Flask is well-suited for data scientists because it lets you use your Python data-processing code alongside a web server with very little overhead. The deployment chapter shows a full Flask-based ML model API example.

6.1.3.5 Which one should you pick?

You want to… Pick
Build a dashboard in R Shiny
Build a dashboard in Python with explicit input→output wiring Dash
Build a dashboard in Python as fast as possible Streamlit
Expose a model or dataset as a JSON API Flask or FastAPI
Render a static report with a few interactive elements Quarto dashboards (see the Reporting chapter)

Don’t get paralysed by the choice. Any of the first three will produce a working dashboard in an afternoon; the right answer is usually “whichever one your team already uses.”
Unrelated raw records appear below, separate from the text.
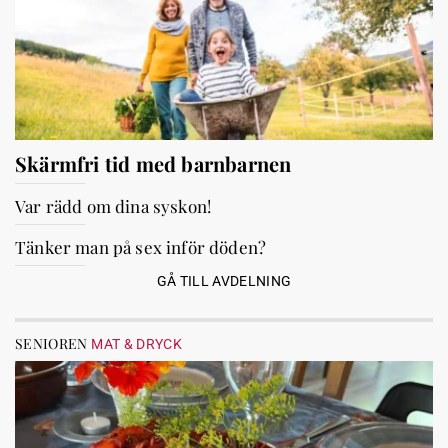
Skärmfri tid med barnbarnen
Var rädd om dina syskon!
Tänker man på sex inför döden?
GÅ TILL AVDELNING
SENIOREN
MAT & DRYCK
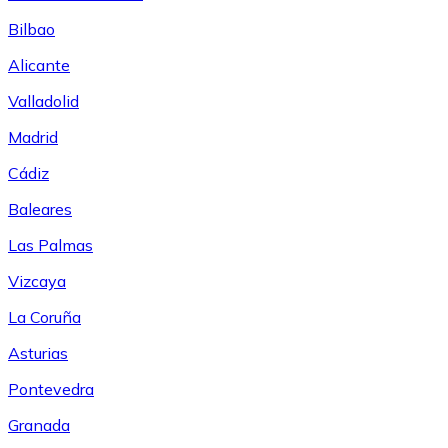
Bilbao
Alicante
Valladolid
Madrid
Cádiz
Baleares
Las Palmas
Vizcaya
La Coruña
Asturias
Pontevedra
Granada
6.1.4 Deploying Web Applications

Once you’ve built your application, you’ll need to deploy it for others to access. Rather than duplicating the material here, the next chapter (Deploying Data Science Projects) walks through full deployment workflows for Flask, Dash, and Shiny applications on modern platforms like Render, Google Cloud Run, Posit Connect Cloud, and shinyapps.io.

The short version: Flask apps are typically deployed by containerising them with Docker and pushing the image to a platform-as-a-service provider; Shiny apps are most easily deployed via shinyapps.io or Posit Connect Cloud directly from RStudio. The best choice depends on your specific needs, including factors like:

  • Expected traffic volume
  • Security requirements
  • Budget constraints
  • Integration with other systems
  • Need for custom domains or SSL

6.2 Conclusion

Web development skills complement your data science toolkit by enabling you to share your work more effectively. A light understanding of HTML, CSS, and JavaScript lets you customise reports and debug rendering issues. The frameworks in this chapter (Shiny, Dash, Streamlit, and Flask) abstract away most of the rest so you can focus on the analysis rather than the plumbing.

The ability to put an interactive application in front of a stakeholder is what turns a clever notebook into something the business actually uses. In the next chapter, we’ll explore deployment in more depth, covering various platforms and strategies for making your applications accessible to stakeholders.